* Japanese name: Misosazai
* Scientific name: Troglodytes troglodytes
* Description: The wren is tiny, the smallest Japanese bird, only 10 cm long. It has brown upperparts and gray-brown underparts. There is a white stripe above the eye. (The Japanese name refers not to its brown color and thus similarity to miso soybean paste, but to mizo meaning trench: The name means "small bird living in a trench".) Wrens may be small but they sure are cocky, with rapid flight and a loud and explosive song. Males and females look the same.
* Where to find them: In mountain regions, forests, fields, alongside streams, reed-beds, in gardens: everywhere from Kyushu northward. While they are sometimes difficult to spot, their song is readily audible, its volume out of proportion to their size, and can be heard year-round. Being so small, wrens lose heat readily and will roost together in large numbers in the winter to try and stay warm. Cold weather is their biggest killer.

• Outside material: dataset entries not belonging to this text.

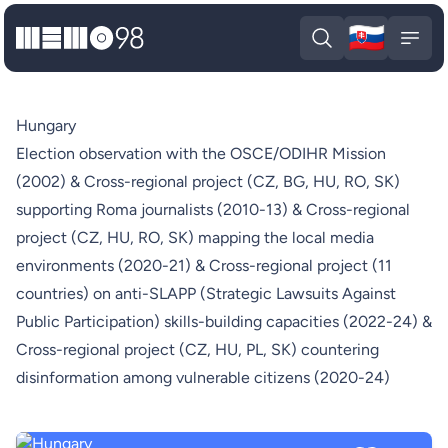
🇸🇰
MEMO98
Slova
Open search
Open
Hungary
Election observation with the OSCE/ODIHR Mission
(2002) & Cross-regional project (CZ, BG, HU, RO, SK)
supporting Roma journalists (2010-13) & Cross-regional
project (CZ, HU, RO, SK) mapping the local media
environments (2020-21) & Cross-regional project (11
countries) on anti-SLAPP (Strategic Lawsuits Against
Public Participation) skills-building capacities (2022-24) &
Cross-regional project (CZ, HU, PL, SK) countering
disinformation among vulnerable citizens (2020-24)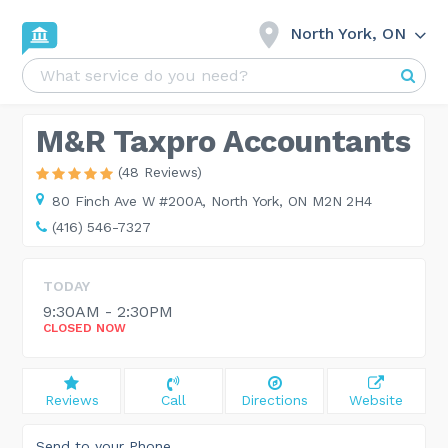
North York, ON
M&R Taxpro Accountants
(48 Reviews)
80 Finch Ave W #200A,
North York, ON M2N 2H4
(416) 546-7327
TODAY
9:30AM - 2:30PM
CLOSED NOW
Reviews
Call
Directions
Website
Send to your Phone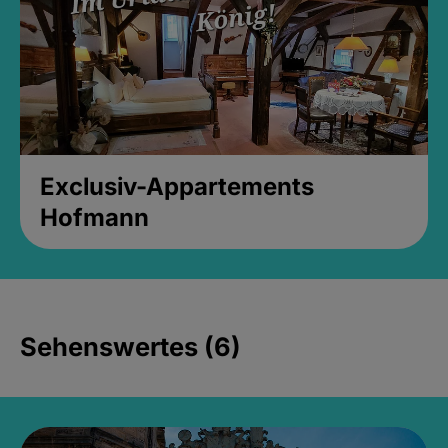
Exclusiv-Appartements
Hofmann
Sehenswertes (6)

* Food: Mainly insects and spiders. Wrens have a slightly curved bill, and assume a crouching posture when hunting for food. In winter, hungry wrens will eat berries. They also sometimes eat snails, millipedes or even tiny fish, catching them from the edges of streams. Gardeners appreciate wrens as they will eat many garden pests, such as caterpillars.

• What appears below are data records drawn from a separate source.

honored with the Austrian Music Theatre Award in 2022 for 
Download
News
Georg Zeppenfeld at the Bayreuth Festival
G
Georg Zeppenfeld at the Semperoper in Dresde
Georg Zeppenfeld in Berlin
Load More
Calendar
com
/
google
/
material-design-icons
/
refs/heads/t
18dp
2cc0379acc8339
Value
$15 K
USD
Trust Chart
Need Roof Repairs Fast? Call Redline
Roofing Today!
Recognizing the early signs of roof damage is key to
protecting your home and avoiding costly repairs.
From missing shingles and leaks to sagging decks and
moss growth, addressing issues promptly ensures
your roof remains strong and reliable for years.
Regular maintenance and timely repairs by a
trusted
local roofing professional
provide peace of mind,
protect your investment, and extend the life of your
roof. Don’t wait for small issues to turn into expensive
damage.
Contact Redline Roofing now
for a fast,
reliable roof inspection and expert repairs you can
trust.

* Special features: Why do wrens sing so loudly? To attract females, naturally. While doing this, the male will squat and shake his wings, cock his tail, wiggle it, and fan his wings. The songs are complex, sometimes lasting more than 8 seconds and consisting of more than 100 separate notes. Wrens are socially monogamous, but a rather high proportion of the young that a male will help his partner raise will not belong to him. In other words, they will often mate with birds other than their partner: All is not as meets the eye in the wren world and scientists only discovered the high levels of so-called "extra-pair copulation" after doing DNA tests. Wrens will lay two broods of six eggs per year.